You are assuming the hub itself is not really thunderbolt in disguise meant to spy on you - obviously it's not going to pass thunderbolt stuff around, with it's primary mission accomplished. That is primarily what I was warning about.
How would anyone know? It's all the same connector (or it can be anyway), and some hubs come with bundled unpluggable cables to attach to your computer.
"There is more worth loving than we have strength to love." - Brian Jay Stanley
If you are close enough to hear the Thunderbolt Port, then you are close enough to get struck by a lightning cable.
Our reign has gone on long enough. Indeed. Summon the meteors.
Yes, "more security" would have slowed the data rate. Probably more noticeablw would have been that data transfers would use a LOT more CPU.
These ports are like PCIe - you're adding new parts to your computer, plugging them into the motherboard. You probably shouldn't be trying to protect your computer from a malicious CPU, or RAM that I spying on you - these parts ARE your computer. So is your hard drive - whether you connect it via SATA, PCIe, Lightning, or mSATA. You aren't going to protect your computer against a malicious hard drive or graphics card, and the Lightning port is a port for hard drives and graphics.
If you want to connect to something while keeping it separate, having it not be part of your system, you can use the network port for that. That's the port for connecting to other things, untrusted things.
We COULD go back to the days of having separate, different types of ports for a keyboard, a printer, a display, etc.
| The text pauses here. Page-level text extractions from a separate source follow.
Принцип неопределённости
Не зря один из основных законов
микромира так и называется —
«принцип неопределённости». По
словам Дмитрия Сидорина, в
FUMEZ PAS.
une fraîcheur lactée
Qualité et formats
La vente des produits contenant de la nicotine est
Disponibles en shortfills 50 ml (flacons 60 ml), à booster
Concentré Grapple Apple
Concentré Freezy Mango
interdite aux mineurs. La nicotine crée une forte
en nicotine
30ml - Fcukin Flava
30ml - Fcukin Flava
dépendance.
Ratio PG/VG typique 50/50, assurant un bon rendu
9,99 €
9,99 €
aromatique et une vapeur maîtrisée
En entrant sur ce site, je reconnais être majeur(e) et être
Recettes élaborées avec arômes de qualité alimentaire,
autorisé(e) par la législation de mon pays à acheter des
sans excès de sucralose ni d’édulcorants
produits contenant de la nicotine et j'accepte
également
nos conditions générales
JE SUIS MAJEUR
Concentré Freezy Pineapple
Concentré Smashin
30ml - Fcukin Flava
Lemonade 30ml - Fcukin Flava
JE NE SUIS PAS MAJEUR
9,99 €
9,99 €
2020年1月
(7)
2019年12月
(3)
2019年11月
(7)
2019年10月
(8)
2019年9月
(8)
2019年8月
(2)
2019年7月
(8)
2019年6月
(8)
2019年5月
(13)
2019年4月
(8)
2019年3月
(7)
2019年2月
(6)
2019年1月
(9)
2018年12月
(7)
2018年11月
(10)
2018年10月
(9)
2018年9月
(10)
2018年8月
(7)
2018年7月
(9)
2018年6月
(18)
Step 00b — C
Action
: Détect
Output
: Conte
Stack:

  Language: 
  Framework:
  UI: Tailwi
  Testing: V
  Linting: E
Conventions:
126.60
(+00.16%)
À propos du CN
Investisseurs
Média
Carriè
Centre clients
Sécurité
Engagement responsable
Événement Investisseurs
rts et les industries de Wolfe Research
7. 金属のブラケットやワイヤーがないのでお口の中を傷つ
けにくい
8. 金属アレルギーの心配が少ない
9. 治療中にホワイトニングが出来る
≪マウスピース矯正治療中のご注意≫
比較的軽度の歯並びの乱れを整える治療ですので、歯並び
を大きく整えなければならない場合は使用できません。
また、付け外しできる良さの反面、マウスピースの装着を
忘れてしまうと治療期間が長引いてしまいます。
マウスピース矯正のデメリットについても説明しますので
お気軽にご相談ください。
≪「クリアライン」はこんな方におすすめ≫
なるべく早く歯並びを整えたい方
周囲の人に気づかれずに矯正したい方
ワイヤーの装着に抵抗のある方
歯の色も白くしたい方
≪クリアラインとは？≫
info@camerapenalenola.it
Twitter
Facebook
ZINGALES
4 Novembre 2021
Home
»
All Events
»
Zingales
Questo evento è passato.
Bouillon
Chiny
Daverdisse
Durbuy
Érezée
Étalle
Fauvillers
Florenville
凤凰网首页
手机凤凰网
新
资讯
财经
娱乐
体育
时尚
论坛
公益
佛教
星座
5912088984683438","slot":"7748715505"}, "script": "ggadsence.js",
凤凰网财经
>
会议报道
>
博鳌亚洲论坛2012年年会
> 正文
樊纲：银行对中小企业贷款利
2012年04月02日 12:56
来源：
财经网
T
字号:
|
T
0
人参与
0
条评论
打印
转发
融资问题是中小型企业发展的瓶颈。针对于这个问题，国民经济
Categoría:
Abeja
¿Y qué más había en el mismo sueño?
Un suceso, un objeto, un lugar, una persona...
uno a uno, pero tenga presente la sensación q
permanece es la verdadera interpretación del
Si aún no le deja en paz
Then you'd know that what looks like a display can only act as a display, display, because it's connected to the VGA port, not the keyboard port.
That's true. These ports are like PCIe - you're adding new parts to your computer, plugging them into the motherboard. You probably shouldn't be trying to protect your computer from a malicious CPU, or RAM that I spying on you - these parts ARE your computer. So is your hard drive - whether you connect it via SATA, PCIe, Lightning, or mSATA. You aren't going to protect your computer against a malicious hard drive or graphics card, and the Lightning port is a port for hard drives and graphics.
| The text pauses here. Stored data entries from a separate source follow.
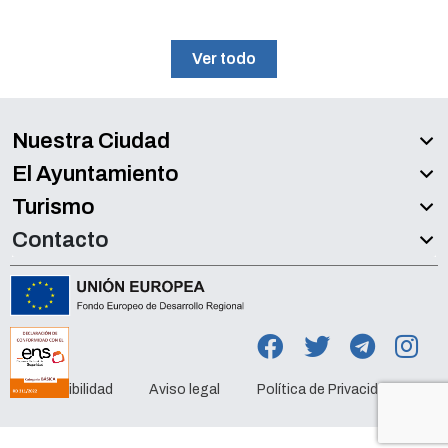
Ver todo
Nuestra Ciudad
El Ayuntamiento
Turismo
Contacto
Accesibilidad
Aviso legal
Política de Privacidad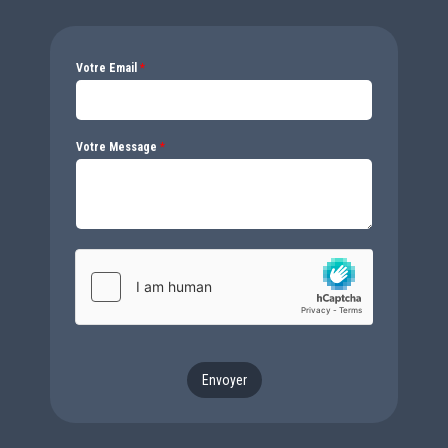
Votre Email
*
Votre Message
*
Envoyer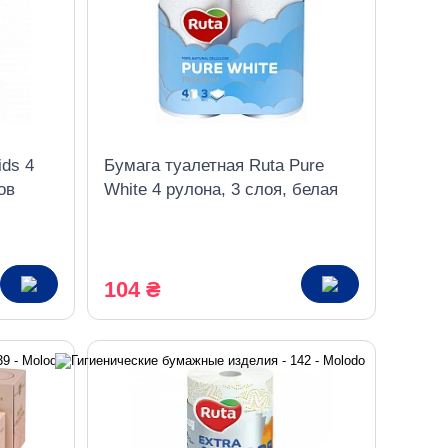
ids 4
Бумага туалетная Ruta Pure
ов
White 4 рулона, 3 слоя, белая
104 ₴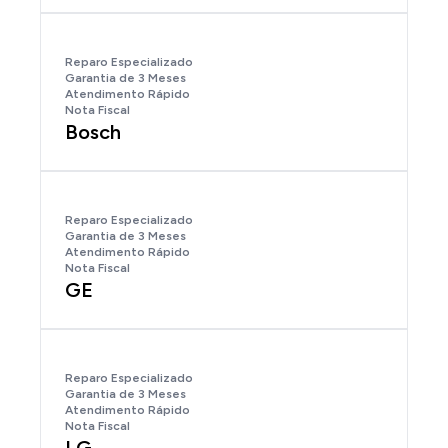
Reparo Especializado
Garantia de 3 Meses
Atendimento Rápido
Nota Fiscal
Bosch
Reparo Especializado
Garantia de 3 Meses
Atendimento Rápido
Nota Fiscal
GE
Reparo Especializado
Garantia de 3 Meses
Atendimento Rápido
Nota Fiscal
If you want to connect to something while keeping it separate, having it not be part of your system, you can use the network port for that. That's the port for connecting to other things, untrusted things.
We COULD go back to the days of having separate, different types of ports for a keyboard, a printer, a display, etc. Then you'd know that what looks like a display can only act as a display, display, because it's connected to the VGA port, not the keyboard port.
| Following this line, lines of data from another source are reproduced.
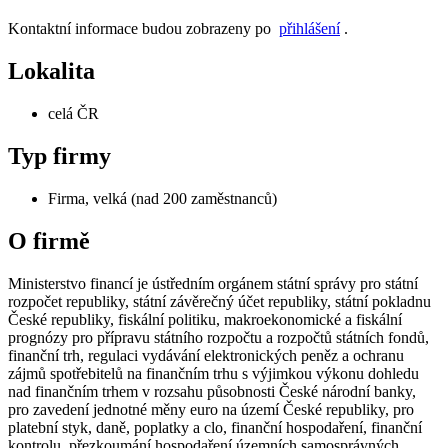
Kontaktní informace budou zobrazeny po
přihlášení
.
Lokalita
celá ČR
Typ firmy
Firma, velká (nad 200 zaměstnanců)
O firmě
Ministerstvo financí je ústředním orgánem státní správy pro státní
rozpočet republiky, státní závěrečný účet republiky, státní pokladnu
České republiky, fiskální politiku, makroekonomické a fiskální
prognózy pro přípravu státního rozpočtu a rozpočtů státních fondů,
finanční trh, regulaci vydávání elektronických peněz a ochranu
zájmů spotřebitelů na finančním trhu s výjimkou výkonu dohledu
nad finančním trhem v rozsahu působnosti České národní banky,
pro zavedení jednotné měny euro na území České republiky, pro
platební styk, daně, poplatky a clo, finanční hospodaření, finanční
kontrolu, přezkoumání hospodaření územních samosprávných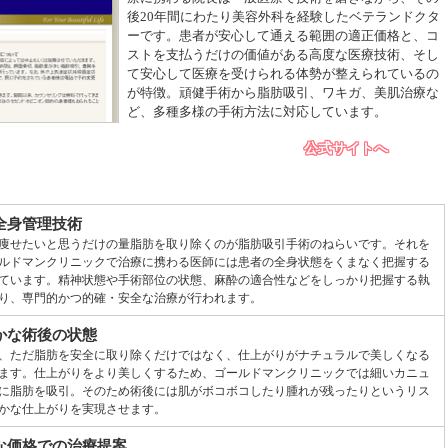
後20年間にわたり美容外科を経験したベテランドクタ
ーです。患者が安心して通える範囲の適正価格と、コ
ストを支払うだけの価値がある高度な医療技術、そし
て安心して医療を受けられる体勢が整えられているの
が特徴。頑健手術から脂肪吸引、ワキガ、美肌治療な
ど、多種多様の手術方法に対応しています。
公式サイトへ
全身管理技術
痩せたいと思うだけの量脂肪を取り除くのが脂肪吸引手術のねらいです。それを
ルドマンクリニックで治療に携わる医師には患者の全身状態をくまなく把握する
ています。精神状態や手術部位の状態、麻酔の適合性などをしっかり把握する執
り、専門的かつ的確・安全な治療が行われます。
かな術後の状態
、ただ脂肪を安全に取り除くだけではなく、仕上がりがナチュラルで美しくなる
ます。仕上がりをより美しくするため、ゴールドマンクリニックでは細いカニュ
に脂肪を吸引。そのため術後には肌がボコボコしたり腫れが残ったりというリス
かな仕上がりを実現させます。
な価格での治療提案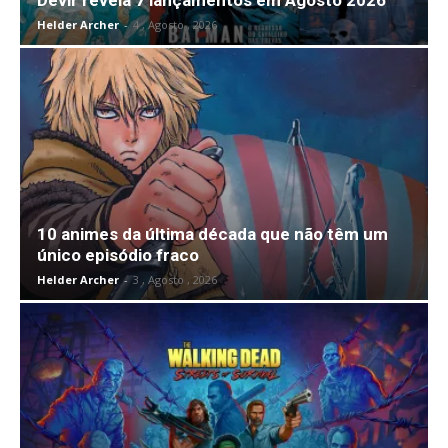
Helder Archer
-
4 , Agosto , 2026
10 animes da última década que não têm um
único episódio fraco
Helder Archer
-
3 , Agosto , 2026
The last line says: "Apple patched the vulnerability in macOS 10.12.4 that was released in 2016, but the researchers say the more general scope of such attacks remains relevant." So they are complaining about a bug that was patched more than 2 years ago
Well, there's spam egg sausage and spam, that's not got much spam in it.
Probably over 85% of devices are the cheapest device, but in a nicer case. If you don't know enough to choose the good parts, you're screwed; paying more doesn't help, that just nonsense. Often the peak of quality in on a mid-range item.
On Linux we have a solution – using Thunderbolt security levels to authorize external devices:
https://christian.kellner.me/2...
This goes as far as blocking new devices connected while the screen is locked, so noone will connect spy device and exfiliate your data while you are away from your computer.
:wq
But if any address you are to ship to matches a database Russia or China has provided you, the "special" model is shipped...
So now Amazon is a Russian operative?
But it's just a USB-C connector.
A malicious USB-C anything could be created (keyboard, mouse, flash drive) that really was Thunderbolt, and there's really no way for the user to tell. This does mean you should never plug in an untrusted USB-C flash drive (unless it's through a hub which would not allow the Thunderbolt traffic) into a Thunderbolt connector. It could be much worse than getting an ordinary virus.
It also means your system may be vulnerable to unwanted searches through this vulnerability. Every time you fly internationally, customs agents can copy the entire contents of your laptop.